I love you, is what I’m trying to say.

I fucking love you so much.

And I know you hate apologies, but you can’t resist when I tell you that I love you, so I’ll just slip this in.

I’m sorry.

I love you.

I love you.

I love you.

Ah, shit.

THEY FOUND ME THEY FUCKING FOUND-

im going to die down here

oh god im going to FUCKING DIE DOWN HERE-

I DON’T WANT TO DIE OH GOD

celestia I’m sorry for everything please I’m so sorry

Well, that was a literal walking nightmare. They almost had me a few times back there! had to spend a lot of time hiding in a vent of some sort. That smell, I tell ya- it was just like burnt flesh!

Actually, I’m pretty sure it was burnt flesh. I’ve lost count of how many times I’ve vomited. Buuut… I found what I was looking for! A library!

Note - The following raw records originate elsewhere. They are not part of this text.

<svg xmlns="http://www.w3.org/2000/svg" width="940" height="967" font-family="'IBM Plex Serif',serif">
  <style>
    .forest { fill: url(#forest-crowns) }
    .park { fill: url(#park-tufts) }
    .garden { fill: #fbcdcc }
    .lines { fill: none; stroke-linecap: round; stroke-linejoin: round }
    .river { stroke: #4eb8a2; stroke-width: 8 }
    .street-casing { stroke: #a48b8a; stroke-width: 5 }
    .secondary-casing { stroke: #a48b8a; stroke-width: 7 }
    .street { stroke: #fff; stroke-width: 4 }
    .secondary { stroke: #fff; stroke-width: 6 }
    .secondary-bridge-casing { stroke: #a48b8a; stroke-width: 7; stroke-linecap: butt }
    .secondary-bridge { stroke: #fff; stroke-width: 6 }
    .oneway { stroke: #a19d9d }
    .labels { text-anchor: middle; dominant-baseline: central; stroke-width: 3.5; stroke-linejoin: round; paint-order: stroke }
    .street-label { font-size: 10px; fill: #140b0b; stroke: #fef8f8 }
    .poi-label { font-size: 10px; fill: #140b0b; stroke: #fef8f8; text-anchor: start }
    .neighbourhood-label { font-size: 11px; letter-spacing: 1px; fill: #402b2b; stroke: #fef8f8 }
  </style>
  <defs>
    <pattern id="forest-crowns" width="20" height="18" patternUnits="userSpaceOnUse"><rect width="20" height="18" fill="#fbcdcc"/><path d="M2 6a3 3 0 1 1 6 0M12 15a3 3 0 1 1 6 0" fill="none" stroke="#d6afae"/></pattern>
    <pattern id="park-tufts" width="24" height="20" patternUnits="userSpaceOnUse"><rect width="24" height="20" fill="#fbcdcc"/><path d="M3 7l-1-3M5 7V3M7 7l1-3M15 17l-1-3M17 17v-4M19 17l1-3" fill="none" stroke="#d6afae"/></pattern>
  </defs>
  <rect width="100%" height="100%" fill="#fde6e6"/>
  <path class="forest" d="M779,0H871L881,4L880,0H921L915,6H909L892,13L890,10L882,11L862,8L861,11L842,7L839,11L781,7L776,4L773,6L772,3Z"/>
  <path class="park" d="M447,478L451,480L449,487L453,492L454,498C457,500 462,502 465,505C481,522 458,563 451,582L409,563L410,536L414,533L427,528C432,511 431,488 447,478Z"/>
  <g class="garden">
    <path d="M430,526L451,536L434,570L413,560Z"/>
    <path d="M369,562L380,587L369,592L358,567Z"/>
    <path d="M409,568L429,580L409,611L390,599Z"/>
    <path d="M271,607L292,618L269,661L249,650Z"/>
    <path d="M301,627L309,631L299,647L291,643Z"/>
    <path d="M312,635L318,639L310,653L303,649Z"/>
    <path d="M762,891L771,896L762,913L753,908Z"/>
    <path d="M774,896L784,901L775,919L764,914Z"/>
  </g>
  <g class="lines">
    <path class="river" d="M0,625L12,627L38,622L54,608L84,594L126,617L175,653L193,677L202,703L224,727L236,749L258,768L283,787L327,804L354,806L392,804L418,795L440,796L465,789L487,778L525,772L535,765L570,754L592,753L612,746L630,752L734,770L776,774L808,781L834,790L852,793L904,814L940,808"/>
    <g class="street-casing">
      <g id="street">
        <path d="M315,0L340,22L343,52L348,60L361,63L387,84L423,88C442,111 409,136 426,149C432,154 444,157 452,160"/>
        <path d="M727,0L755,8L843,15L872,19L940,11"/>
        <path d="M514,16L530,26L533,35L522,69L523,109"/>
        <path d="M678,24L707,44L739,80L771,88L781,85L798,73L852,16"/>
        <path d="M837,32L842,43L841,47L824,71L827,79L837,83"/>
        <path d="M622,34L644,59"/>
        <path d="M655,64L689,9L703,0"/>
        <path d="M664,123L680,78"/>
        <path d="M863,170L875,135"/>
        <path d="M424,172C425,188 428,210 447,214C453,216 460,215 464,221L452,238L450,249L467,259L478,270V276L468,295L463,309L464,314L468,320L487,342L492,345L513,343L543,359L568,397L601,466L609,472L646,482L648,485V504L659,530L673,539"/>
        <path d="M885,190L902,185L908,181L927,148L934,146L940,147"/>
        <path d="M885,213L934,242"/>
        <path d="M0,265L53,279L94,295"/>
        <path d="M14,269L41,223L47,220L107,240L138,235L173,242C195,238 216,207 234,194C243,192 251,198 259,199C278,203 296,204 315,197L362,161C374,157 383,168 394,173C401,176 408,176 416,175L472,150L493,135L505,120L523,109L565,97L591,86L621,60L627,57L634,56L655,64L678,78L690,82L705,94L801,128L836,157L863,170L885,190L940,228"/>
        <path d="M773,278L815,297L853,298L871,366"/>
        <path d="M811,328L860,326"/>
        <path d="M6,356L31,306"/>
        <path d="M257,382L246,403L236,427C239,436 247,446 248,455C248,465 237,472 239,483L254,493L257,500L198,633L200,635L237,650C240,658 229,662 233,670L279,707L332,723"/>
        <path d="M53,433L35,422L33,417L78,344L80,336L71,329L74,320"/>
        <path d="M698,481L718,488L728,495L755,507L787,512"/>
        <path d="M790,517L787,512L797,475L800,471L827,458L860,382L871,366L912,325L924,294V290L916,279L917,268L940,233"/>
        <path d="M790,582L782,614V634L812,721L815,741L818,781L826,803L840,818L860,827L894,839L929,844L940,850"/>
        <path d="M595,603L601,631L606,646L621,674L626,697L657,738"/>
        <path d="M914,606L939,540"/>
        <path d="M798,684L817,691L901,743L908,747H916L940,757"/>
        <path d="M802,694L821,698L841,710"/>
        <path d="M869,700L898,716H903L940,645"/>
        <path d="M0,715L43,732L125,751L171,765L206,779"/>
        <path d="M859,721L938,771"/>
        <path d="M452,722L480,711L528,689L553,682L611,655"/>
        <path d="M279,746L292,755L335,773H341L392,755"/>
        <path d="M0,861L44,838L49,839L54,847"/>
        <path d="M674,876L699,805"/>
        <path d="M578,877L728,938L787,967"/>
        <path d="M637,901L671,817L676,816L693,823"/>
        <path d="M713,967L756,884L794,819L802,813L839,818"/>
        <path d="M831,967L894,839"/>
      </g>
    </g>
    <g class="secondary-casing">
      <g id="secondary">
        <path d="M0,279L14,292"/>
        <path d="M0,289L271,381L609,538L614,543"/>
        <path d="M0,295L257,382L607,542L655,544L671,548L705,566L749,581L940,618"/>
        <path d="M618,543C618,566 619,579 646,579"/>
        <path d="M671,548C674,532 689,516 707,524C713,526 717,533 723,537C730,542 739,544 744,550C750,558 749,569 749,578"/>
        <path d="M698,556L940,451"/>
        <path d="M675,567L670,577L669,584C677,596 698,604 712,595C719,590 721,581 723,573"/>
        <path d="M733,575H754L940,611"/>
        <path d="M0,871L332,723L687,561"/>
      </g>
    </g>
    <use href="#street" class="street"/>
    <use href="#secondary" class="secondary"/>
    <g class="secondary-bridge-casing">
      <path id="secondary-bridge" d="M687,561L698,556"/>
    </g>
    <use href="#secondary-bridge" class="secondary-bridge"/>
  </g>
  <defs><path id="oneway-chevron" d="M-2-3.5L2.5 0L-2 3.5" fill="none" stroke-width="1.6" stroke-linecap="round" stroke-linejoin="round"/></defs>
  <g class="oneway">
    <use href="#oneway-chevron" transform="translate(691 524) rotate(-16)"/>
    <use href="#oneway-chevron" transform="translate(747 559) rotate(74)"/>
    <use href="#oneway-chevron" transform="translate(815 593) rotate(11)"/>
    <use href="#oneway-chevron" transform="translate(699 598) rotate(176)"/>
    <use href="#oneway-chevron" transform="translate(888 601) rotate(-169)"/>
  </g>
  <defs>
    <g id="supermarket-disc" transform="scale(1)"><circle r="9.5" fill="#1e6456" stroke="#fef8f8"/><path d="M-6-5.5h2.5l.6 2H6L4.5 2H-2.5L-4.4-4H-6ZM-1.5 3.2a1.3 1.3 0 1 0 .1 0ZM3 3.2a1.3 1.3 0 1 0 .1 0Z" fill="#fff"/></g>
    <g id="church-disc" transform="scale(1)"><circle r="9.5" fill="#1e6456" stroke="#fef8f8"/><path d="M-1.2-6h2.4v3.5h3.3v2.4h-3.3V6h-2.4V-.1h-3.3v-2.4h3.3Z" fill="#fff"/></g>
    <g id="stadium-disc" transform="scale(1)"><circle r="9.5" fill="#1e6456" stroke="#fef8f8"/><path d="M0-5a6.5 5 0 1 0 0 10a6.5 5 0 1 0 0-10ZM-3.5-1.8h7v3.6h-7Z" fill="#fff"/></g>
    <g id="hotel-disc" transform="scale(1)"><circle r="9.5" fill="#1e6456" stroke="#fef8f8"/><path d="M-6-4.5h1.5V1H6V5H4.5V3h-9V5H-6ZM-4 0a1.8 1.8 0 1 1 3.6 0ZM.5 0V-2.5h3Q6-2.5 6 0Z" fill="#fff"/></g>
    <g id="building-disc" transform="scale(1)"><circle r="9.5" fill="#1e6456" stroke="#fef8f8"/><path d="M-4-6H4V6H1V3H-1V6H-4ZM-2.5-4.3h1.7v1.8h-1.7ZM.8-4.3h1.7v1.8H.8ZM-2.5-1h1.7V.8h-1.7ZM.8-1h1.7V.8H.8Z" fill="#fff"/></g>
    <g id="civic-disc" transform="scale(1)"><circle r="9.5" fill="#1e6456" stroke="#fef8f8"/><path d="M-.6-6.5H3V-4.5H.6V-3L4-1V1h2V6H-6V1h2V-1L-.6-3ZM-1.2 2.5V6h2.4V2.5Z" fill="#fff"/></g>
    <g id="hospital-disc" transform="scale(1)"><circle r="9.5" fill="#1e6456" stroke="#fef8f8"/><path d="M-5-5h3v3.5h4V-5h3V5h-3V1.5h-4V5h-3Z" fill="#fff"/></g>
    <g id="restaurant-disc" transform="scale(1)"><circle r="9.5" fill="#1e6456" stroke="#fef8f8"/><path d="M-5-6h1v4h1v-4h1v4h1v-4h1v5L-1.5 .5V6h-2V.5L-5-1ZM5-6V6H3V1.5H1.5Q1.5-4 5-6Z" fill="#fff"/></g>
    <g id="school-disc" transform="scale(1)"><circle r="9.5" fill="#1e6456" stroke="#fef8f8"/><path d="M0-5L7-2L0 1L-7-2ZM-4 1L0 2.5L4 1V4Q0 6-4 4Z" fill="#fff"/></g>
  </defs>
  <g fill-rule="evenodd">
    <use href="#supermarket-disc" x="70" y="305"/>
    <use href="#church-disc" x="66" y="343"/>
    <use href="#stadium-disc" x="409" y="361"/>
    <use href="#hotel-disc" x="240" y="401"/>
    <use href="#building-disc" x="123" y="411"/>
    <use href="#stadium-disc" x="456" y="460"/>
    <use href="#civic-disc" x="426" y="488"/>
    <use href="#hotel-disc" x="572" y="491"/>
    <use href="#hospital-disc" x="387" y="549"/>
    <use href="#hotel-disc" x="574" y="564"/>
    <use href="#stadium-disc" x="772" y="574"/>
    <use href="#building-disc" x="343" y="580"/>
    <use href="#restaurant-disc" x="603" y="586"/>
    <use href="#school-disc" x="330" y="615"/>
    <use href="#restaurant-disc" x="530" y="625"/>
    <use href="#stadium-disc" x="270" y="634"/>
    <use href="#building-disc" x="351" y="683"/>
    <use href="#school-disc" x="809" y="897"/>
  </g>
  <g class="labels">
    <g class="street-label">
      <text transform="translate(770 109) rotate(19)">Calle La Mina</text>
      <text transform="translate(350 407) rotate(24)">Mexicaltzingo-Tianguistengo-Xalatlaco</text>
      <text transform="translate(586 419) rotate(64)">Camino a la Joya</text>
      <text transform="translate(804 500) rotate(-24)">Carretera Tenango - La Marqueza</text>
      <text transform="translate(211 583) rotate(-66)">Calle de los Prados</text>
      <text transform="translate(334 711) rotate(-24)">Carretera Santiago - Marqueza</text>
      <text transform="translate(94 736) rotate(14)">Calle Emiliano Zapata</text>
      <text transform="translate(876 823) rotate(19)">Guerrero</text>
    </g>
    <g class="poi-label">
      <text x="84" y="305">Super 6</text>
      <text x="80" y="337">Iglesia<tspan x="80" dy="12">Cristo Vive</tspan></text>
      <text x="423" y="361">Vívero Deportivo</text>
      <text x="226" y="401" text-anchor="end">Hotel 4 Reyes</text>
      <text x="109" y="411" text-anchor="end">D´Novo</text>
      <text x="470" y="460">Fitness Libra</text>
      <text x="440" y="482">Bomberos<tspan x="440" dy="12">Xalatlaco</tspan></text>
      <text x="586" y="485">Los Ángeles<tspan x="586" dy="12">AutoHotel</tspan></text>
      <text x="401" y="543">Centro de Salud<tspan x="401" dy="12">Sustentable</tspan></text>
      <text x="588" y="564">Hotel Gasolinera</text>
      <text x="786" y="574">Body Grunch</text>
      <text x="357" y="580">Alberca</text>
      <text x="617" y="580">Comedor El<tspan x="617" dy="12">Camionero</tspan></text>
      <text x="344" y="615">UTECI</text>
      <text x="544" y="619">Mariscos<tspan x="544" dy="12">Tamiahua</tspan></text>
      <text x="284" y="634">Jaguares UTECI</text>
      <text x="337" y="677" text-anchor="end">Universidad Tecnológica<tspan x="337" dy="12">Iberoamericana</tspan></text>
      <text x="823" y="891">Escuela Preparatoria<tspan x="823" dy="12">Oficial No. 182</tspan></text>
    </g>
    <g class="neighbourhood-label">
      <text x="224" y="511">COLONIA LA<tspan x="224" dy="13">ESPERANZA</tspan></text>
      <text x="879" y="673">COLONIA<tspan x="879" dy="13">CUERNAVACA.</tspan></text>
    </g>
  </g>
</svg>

And those things aren’t following me anymore!

So, there’s nobody here. Like, no staff, no visitors, no nothing. Just endless rows of bookshelves, some light globes, and no obvious way out except through those halls I just escaped from.

I’m going to go out on a limb and assume whoever was here before me is dead. Probably eaten.

Actually, I don’t have to imagine. I can see the carcass. It’s been stripped almost down to the bone!

I threw up again. And then I barricaded the door with five bookshelves. Fortunately, that means nothing from the outside can come inside. Unfortunately, that means whatever manner of horrible thing that’s in this library right now is trapped with me.

I should really move quickly. Why am I still not hungry? I haven’t eaten for at least a day now.

OK, so one of these books has got to have something about these creatures, right?

Right?

Right?


Author's Note

A/N: So yeah. I’m writing MLP fics now. And honestly, the reason I’m writing this is because I’m pissed off at how Sunset’s reconciliation with Twilight and Celestia was handled. Fuck that shit.

Also, I’m going to ignore canon as hard as fucking possible because a) The only bits of the show I’ve seen are the pilot and the leaked series finale. The rest of my knowledge comes from reading a LOT of fanfiction, and b) IDGAF.

Also, the characters are anthro, cuz I’m shipping trash but I’m not TRASH trash.